It’s Right in Front of You!
I have completed teaching a class for the South County Art Association called 'Snapshots to Great Shots'. Originally, the curriculum was conceived to expand technical knowledge and craftsmanship, so that images could be more technically refined. However, what if the vision also needed to be honed? After all, we must know what the subject of the image is, and how we feel about the subject in order to capture the essence. So, the class morphed into developing awareness and patience.
As I teach - I learn, and this class has been a great vehicle for my own explorations.
In taking more time to consider our process in the field, I can only speak from my own experience. Going out with great expectations of the images to be made can be a trap. After the original capture, what do we do? It is so easy to miss the obvious connection, the quiet & mundane, or the what is behind me. Fortunately, as I stood on Monhegan Island, a rock in the middle of the Atlantic Ocean, surrounded by stars this was not the case. The night was dark and moonless, the Milky Way bright and centered. And after capturing the Milky Way, what more could be done? It was in the act of looking for more possibilities, by turning around that “Night Light” was captured.
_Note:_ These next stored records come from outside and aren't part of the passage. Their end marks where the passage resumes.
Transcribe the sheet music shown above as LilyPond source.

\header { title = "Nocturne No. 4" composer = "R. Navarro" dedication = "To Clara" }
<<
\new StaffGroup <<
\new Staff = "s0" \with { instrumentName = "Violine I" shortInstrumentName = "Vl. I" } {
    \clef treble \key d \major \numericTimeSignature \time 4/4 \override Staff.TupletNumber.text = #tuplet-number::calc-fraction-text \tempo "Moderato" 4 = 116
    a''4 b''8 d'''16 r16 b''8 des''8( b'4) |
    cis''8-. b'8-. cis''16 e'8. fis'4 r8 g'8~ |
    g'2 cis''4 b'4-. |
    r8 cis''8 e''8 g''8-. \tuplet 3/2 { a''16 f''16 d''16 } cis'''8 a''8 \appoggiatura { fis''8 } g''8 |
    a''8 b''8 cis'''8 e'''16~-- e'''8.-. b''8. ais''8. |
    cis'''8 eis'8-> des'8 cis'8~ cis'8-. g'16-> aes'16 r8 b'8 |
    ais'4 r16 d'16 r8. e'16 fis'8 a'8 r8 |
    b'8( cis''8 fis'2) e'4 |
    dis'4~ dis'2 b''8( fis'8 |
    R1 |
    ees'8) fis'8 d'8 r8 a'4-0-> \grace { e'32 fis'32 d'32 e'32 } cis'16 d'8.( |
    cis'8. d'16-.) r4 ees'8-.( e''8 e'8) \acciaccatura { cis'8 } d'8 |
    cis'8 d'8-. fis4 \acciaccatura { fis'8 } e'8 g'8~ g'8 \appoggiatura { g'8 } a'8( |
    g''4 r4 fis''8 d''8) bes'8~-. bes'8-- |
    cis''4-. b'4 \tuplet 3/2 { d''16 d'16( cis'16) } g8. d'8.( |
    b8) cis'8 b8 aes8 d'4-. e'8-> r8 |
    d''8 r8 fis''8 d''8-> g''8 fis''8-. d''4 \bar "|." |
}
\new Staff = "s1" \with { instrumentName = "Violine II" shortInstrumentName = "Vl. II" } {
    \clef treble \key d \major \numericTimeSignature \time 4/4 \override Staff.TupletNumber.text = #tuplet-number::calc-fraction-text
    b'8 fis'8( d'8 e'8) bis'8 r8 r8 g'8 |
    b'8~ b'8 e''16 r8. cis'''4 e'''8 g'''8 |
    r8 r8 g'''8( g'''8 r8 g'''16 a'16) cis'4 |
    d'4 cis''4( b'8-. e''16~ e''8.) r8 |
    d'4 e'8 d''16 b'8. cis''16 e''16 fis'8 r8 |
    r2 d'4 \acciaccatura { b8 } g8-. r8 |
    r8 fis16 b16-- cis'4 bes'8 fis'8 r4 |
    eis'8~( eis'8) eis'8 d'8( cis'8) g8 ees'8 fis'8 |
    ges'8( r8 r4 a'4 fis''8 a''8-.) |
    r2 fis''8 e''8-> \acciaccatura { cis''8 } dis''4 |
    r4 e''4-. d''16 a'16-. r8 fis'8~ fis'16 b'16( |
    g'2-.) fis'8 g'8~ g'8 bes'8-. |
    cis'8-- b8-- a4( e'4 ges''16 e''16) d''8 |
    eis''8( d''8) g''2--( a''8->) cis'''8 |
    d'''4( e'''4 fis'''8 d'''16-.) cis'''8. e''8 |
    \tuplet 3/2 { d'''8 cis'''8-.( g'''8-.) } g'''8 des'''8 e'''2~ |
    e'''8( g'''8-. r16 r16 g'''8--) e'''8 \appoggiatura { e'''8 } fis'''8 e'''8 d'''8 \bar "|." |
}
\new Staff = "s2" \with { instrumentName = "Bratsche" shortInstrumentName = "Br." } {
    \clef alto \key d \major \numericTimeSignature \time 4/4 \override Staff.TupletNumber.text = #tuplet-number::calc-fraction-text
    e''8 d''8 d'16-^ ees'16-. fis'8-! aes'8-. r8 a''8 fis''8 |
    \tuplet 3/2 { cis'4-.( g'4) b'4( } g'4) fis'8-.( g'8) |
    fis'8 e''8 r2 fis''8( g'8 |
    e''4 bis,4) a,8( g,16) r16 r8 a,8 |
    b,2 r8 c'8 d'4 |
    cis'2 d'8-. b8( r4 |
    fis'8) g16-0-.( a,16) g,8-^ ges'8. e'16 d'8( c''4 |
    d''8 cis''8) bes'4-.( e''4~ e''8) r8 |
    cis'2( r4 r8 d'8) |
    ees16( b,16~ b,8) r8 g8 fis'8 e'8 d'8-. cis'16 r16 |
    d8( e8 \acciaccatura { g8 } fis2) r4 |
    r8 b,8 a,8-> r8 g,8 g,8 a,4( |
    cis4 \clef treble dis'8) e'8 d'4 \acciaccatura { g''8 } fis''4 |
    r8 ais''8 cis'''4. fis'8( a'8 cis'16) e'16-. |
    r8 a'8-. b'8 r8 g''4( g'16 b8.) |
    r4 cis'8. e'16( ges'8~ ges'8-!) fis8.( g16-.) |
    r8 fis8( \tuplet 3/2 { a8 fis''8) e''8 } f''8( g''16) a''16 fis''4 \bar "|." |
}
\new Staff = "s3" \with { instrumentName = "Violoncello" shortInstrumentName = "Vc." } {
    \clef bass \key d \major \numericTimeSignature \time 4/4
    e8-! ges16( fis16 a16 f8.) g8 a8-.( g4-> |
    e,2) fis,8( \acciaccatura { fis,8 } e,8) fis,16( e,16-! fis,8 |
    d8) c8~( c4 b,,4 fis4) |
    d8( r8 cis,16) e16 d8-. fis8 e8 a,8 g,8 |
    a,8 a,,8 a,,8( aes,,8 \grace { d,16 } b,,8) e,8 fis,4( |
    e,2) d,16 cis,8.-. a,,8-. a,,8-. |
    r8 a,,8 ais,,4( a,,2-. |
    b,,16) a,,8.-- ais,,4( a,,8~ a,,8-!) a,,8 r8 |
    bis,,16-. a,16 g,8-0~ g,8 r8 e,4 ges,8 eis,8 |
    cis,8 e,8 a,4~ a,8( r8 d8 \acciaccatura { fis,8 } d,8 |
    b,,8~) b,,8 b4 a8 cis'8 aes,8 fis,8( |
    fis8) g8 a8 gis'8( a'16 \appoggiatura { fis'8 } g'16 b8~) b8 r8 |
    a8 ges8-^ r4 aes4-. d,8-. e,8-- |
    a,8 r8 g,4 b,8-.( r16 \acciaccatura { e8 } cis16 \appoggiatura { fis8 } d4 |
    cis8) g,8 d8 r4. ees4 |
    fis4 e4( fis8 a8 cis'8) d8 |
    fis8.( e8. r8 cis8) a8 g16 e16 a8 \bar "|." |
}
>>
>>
Sometimes, we miss the essence because there's not enough time to thoroughly ‘vet’ the possibilities. Perhaps it was hidden in the darkness. Or, the expected image loomed so large that it was a ‘one and done’, without taking the opportunity to explore different points of view, orientation, or waiting for the light to change. Often, the inclination to include more in the frame than is necessary is a result of not taking the time to truly identify the thing that draws one to the subject in the first place. I have made all of these mistakes.
In taking time and being patient for the subject to reveal itself, many options can be practiced; experimenting with different shutter speeds, depths of field, orientation and camera to subject distance are all avenues of visual exploration.
There are those scenes that can be mined over and over again, given adequate time. Hopefully, we can put aside our agendas and create meaningful images.
The object is production of quality images rather than quantities of snapshots.
Taking time to truly identify what draws you to the scene in the first place may illuminate details initially undiscovered.
The goal is to find that place of authenticity, the well of my unique truth. This is where my growth is happening. I continue to learn as I by lead my students down this path.
This means developing the practice being aware of that which I have not considered, though it may be right in front of me. It is in living the experience of making the photograph, with this excitement, that I move forward on my creative journey.